La mort (évitable? l'enquête le dira peut-être) d'une jeune femme à Strasbourg le 29 Décembre 2017 nous interpelle sur l'organisation des urgences en France et plus globalement sur notre système de santé.

Nous ne reviendrons pas sur les circonstances de la mort de Naomi Musenga après son appel de détresse auprès des pompiers puis du SAMU de Strasbourg le 29 Décembre 2017. Tous les intervenants qui se sont exprimés sur les médias conviennent d'un dysfonctionnement majeur qui a abouti à cette tragédie . L'écoute de l'échange entre la victime et le SAMU , publié par les médias , est effectivement glaçante:

https://www.francetvinfo.fr/faits-divers/strasbourg-le-samu-a-t-il-commis-une-erreur-mortelle_2743155.html
Au-delà de la tragédie c'est aussi , une fois de plus hélas , l'occasion de s'interroger sur la pertinence du système de prise en charge des urgences tel qu'il fonctionne actuellement et qui , manifestement , n'est plus adapté à la croissance exponentielle de son activité et à l'attitude de la population à l'égard du système de santé , une attitude marquée de plus en plus en plus par le consumérisme , l'impatience et bien souvent l'irresponsabilité vis-à-vis de sa propre santé. Ce qui , bien entendu , n'excuse rien.

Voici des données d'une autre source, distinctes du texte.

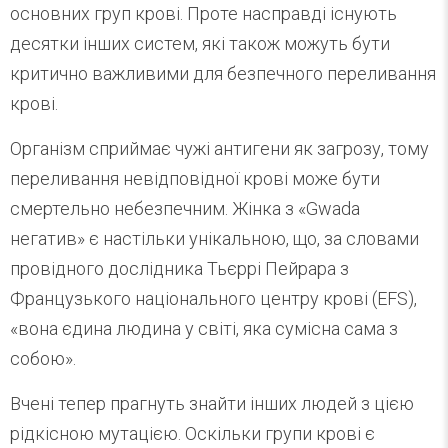
основних груп крові. Проте насправді існують
десятки інших систем, які також можуть бути
критично важливими для безпечного переливання
крові.
Організм сприймає чужі антигени як загрозу, тому
переливання невідповідної крові може бути
смертельно небезпечним. Жінка з «Gwada
негатив» є настільки унікальною, що, за словами
провідного дослідника Тьєррі Пейрара з
Французького національного центру крові (EFS),
«вона єдина людина у світі, яка сумісна сама з
собою».
Вчені тепер прагнуть знайти інших людей з цією
рідкісною мутацією. Оскільки групи крові є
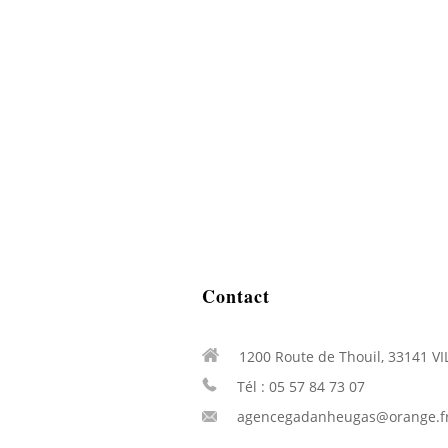
Contact
1200 Route de Thouil, 33141 V
Tél : 05 57 84 73 07
agencegadanheugas@orange.f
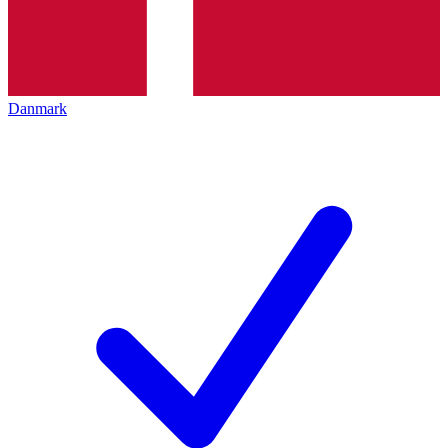
Danmark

Du côté de l'institution il me semble que les deux tares de la société française que sont le centralisme et l'hospitalocentrisme n'aident pas à une gestion saine des besoins. En effet , ce mode de fonctionnement , favorise le burn-out et il est “facile” au bout de 10 heures de régulation intensive de se tromper sur un appel pour douleur abdominale ou céphalée. Par ailleurs , il ne faut pas oublier qu'à la Réunion , nous avons en soirée et la nuit , en plus des urgentistes hospitaliers qui gèrent les cas graves , des médecins généralistes libéraux qui font cette activité après une journée de travail.

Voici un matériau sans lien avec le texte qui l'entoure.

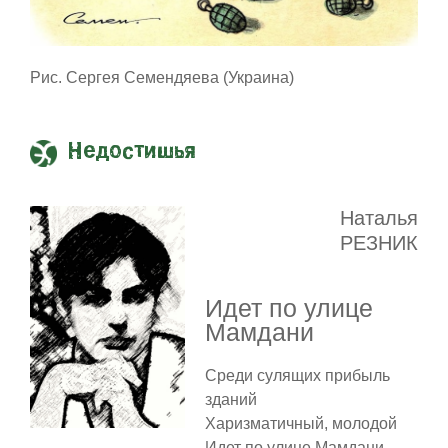
Рис. Сергея Семендяева (Украина)
Недостишья
Наталья
РЕЗНИК
Идет по улице
Мамдани
Среди сулящих прибыль
зданий
Харизматичный, молодой
Идет по улице Мамдани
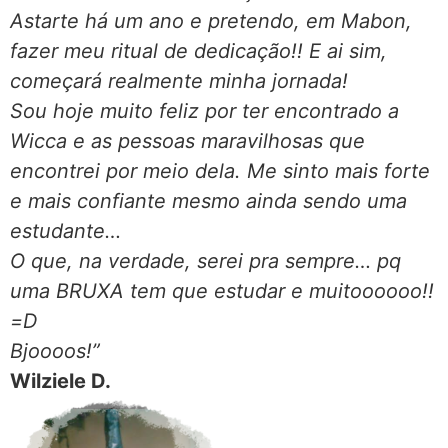
Astarte há um ano e pretendo, em Mabon,
fazer meu ritual de dedicação!! E ai sim,
começará realmente minha jornada!
Sou hoje muito feliz por ter encontrado a
Wicca e as pessoas maravilhosas que
encontrei por meio dela. Me sinto mais forte
e mais confiante mesmo ainda sendo uma
estudante…
O que, na verdade, serei pra sempre… pq
uma BRUXA tem que estudar e muitoooooo!!
=D
Bjoooos!”
Wilziele D.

Dès lors , est-il vraiment inconcevable d'imaginer un système de régulation de proximité (en collaboration avec les pompiers, pourquoi pas?) en étroite liaison avec un organisme coordinateur pour la gestion des moyens très lourds tels que les moyens aéroportés? Est-il inconcevable d'impliquer tous les médecins (y compris peut-être les spécialistes) dans la gestion des urgences? Est-il inconcevable de limiter les sessions de régulations à 6 ou 8 heures d'affilée (la proximité permettant , par des trajets moins longs , de multiplier sans fatigue excessive le nombre de participations)? Est-il inconcevable de multiplier des centres médicaux d'accueil d'urgence de proximité avec un petit plateau technique susceptible de traiter les urgences bénignes qui encombrent de manière incongrue les urgences hospitalières? Mais cela suppose aussi une autre gestion de l'hôpital.
Il est vrai que depuis longtemps le système de santé français obéit à des logiques technocratiques , comptables et idéologiques. Il a beaucoup perdu de son caractère sanitaire. Le gouvernement actuel promet des bouleversements. Dans quel sens? C'est à voir.